I actually had someone on my Friend list to check-in and say she was in line at a funeral home. How ridiculous is that? Then there's the people that post something everytime they're away from their home, like a friend said why not just put a sign the yard saying "hey I'm gone come on in".

I tick people off on there all the time with a thing called "Facts".


----------



## Vol (Jul 5, 2009)

Grateful11 said:


> If you don't have a FB account how would one know it's a great place for mining liberals, unless you spend some time on there.
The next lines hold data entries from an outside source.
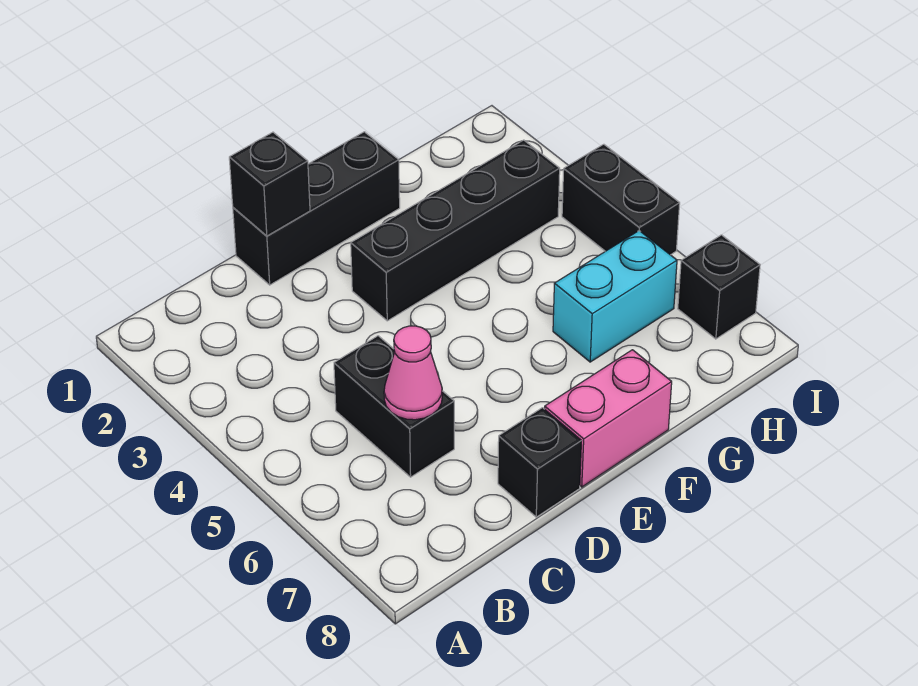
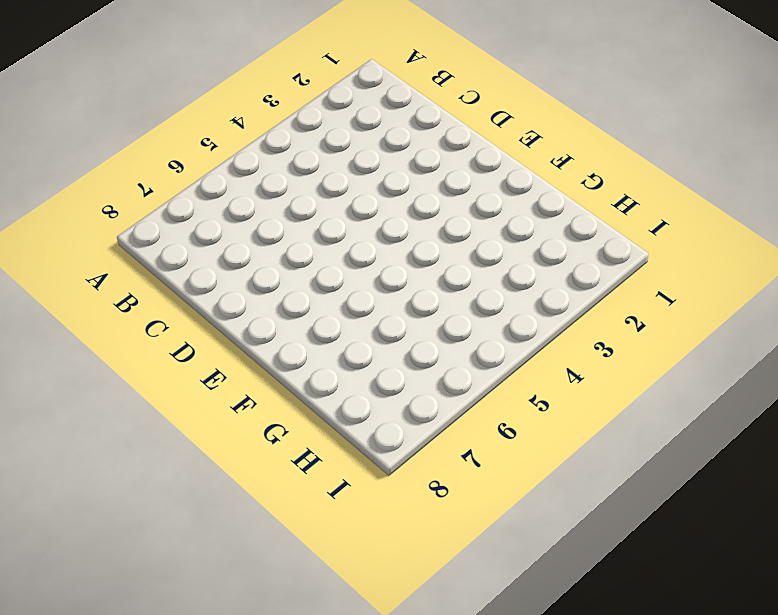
none -> black brick C5:C6 level 1
none -> black brick D1:F1 level 1

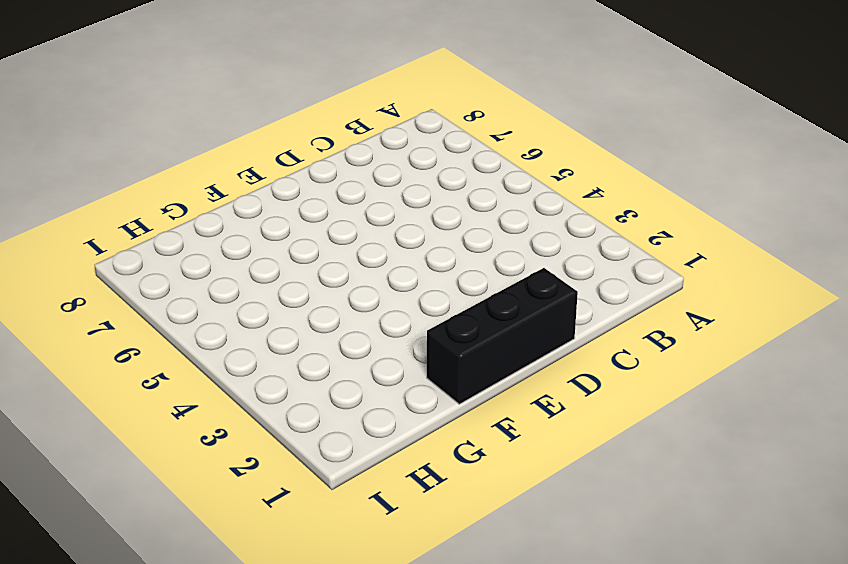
none -> black brick C5:C6 level 1
none -> black brick D8 level 1

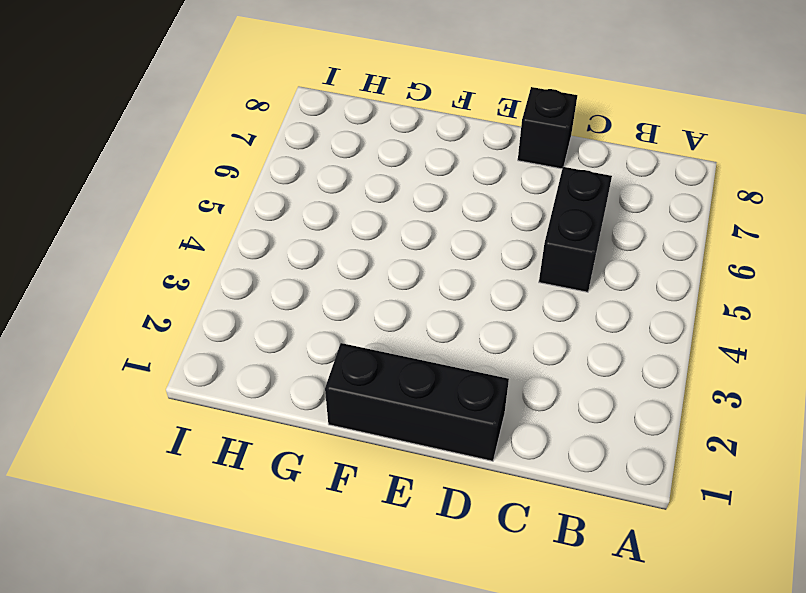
none -> black brick E3:H3 level 1
none -> pink brick E8:F8 level 1

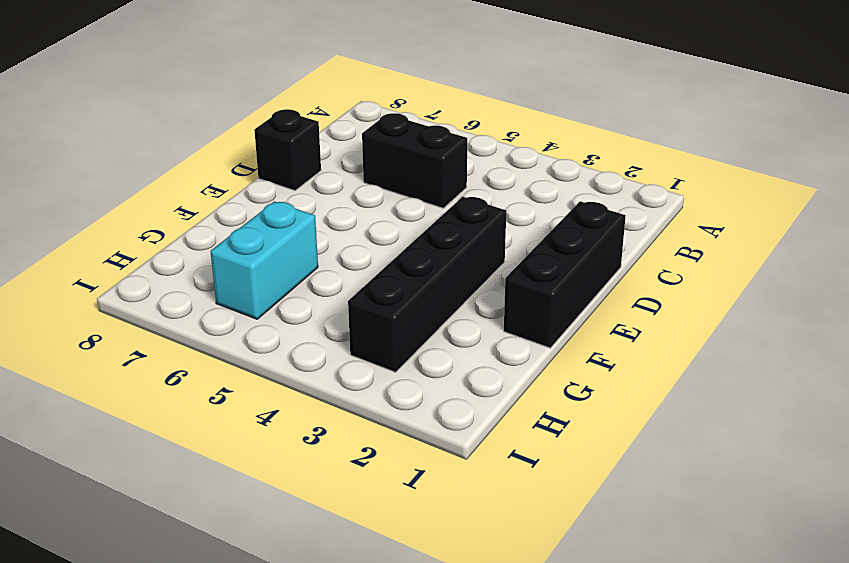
none -> pink brick E8:F8 level 1
none -> black brick I4:I5 level 1

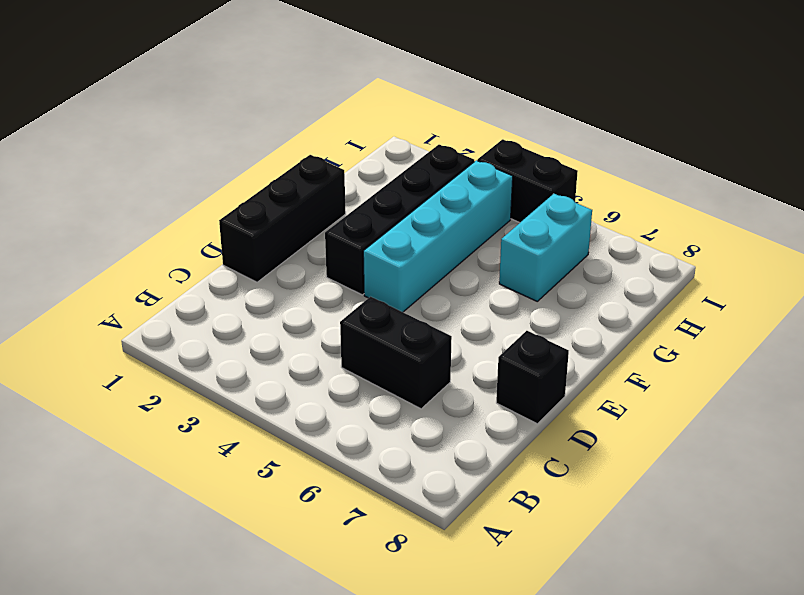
cyan brick E4:H4 level 1 -> none
none -> pink brick E8:F8 level 1
none -> black brick I7 level 1

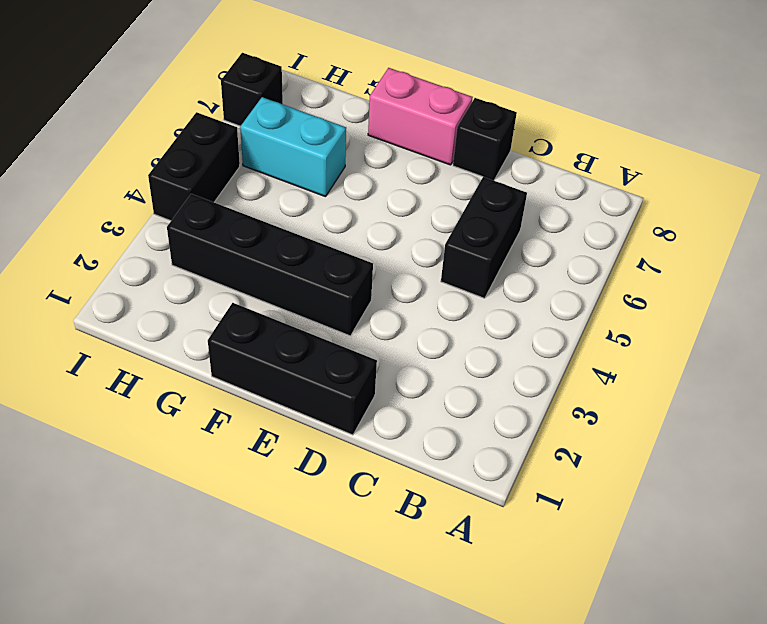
none -> pink cone C6 level 2
none -> black brick D1 level 2

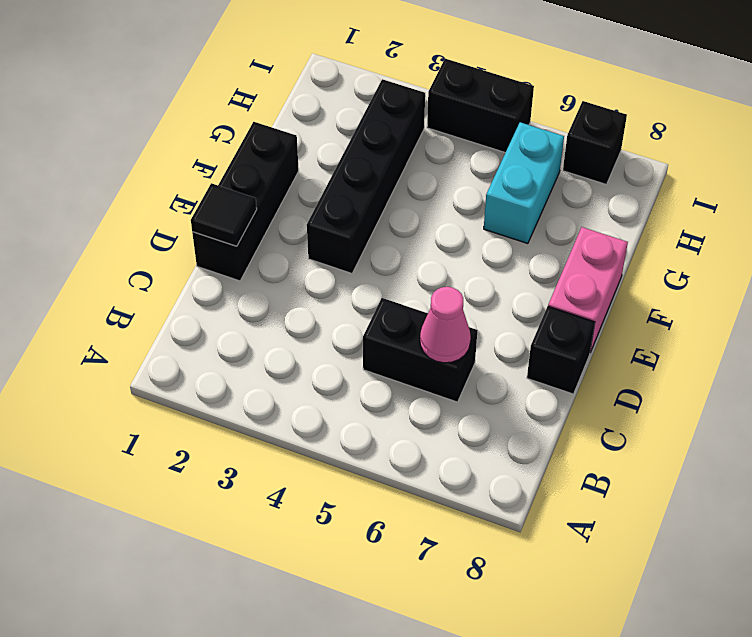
black tile D1 level 2 -> black brick D1 level 2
I have been on my sons account some when he wanted to show me "so and so" that I know and what a ridiculous fool that they make of themselves.....too many politically correct people who want to glorify themselves and who cannot wipe their tails without announcing it to the world....I don't need that company.

Gossiping is a favorite pastime of liberals.

Regards, Mike


----------



## Grateful11 (Apr 5, 2009)

Vol said:


> I have been on my sons account some when he wanted to show me "so and so" that I know and what a ridiculous fool that they make of themselves.....too many politically correct people who want to glorify themselves and who cannot wipe their tails without announcing it to the world....I don't need that company.
> 
> Gossiping is a favorite pastime of liberals.
> 
> Regards, Mike


Ah heck I couldn't agree more with you Mike. I find it unbelievable at some of the stuff people put on there. I don't quite agree with you that last part but that's ok. Heck if you all had the same opinion the world would be one boring place  Personally I see just as much gossip from Libs as I do Conservatives but maybe that just happens to be the people on my friend list.


----------



## Vol (Jul 5, 2009)

Grateful11 said:


> Ah heck I couldn't agree more with you Mike. I find it unbelievable at some of the stuff people put on there. I don't quite agree with you that last part but that's ok. Heck if you all had the same opinion the world would be one boring place  Personally I see just as much gossip from Libs as I do Conservatives but maybe that just happens to be the people on my friend list.


Fair enough Grateful.

Regards, Mike


----------



## swmnhay (Jun 13, 2008)

Finally got silage done and appraised between the rains.had 2 varieties.Gold country Smart Stax and a Epley roundup only corn.

Farm avg 209
GC avg 200
Epley avg 213

50 acres didn't get pit manure just 200 lbs N did about 13 bu less side by side same variety.

Side by side same fert and manure application 27 bpa higher for the Epley vs GC.Epley was a bit wetter though.


----------



## Hokelund Farm (Feb 4, 2014)

Grateful11 said:


> If you don't have a FB account how would one know it's a great place for mining liberals, unless you spend some time on there.
> 
> How is gossip Political Correctness? I'm referring to nuts on there that will post stuff just for the heck of it without ever checking to see if any of it is actually true.
> 
> ...


I disagree - kind of. Facebook isn't the problem - it can be an excellent tool. The user is the problem. Facebook just enables them to be stupid in a more public (if public is the right word) manner.

Your argument is fairly similar to people who want to ban guns. Guns aren't the problem, the people are, but guns sure can magnify their stupidity.


----------



## deadmoose (Oct 30, 2011)

Good point. People using bookface cause the problems. Either way, good for some. Good to stay away from for others. I have yet to see anything worthwhile on there. Cept for Cy's pics. Some people feel different.


----------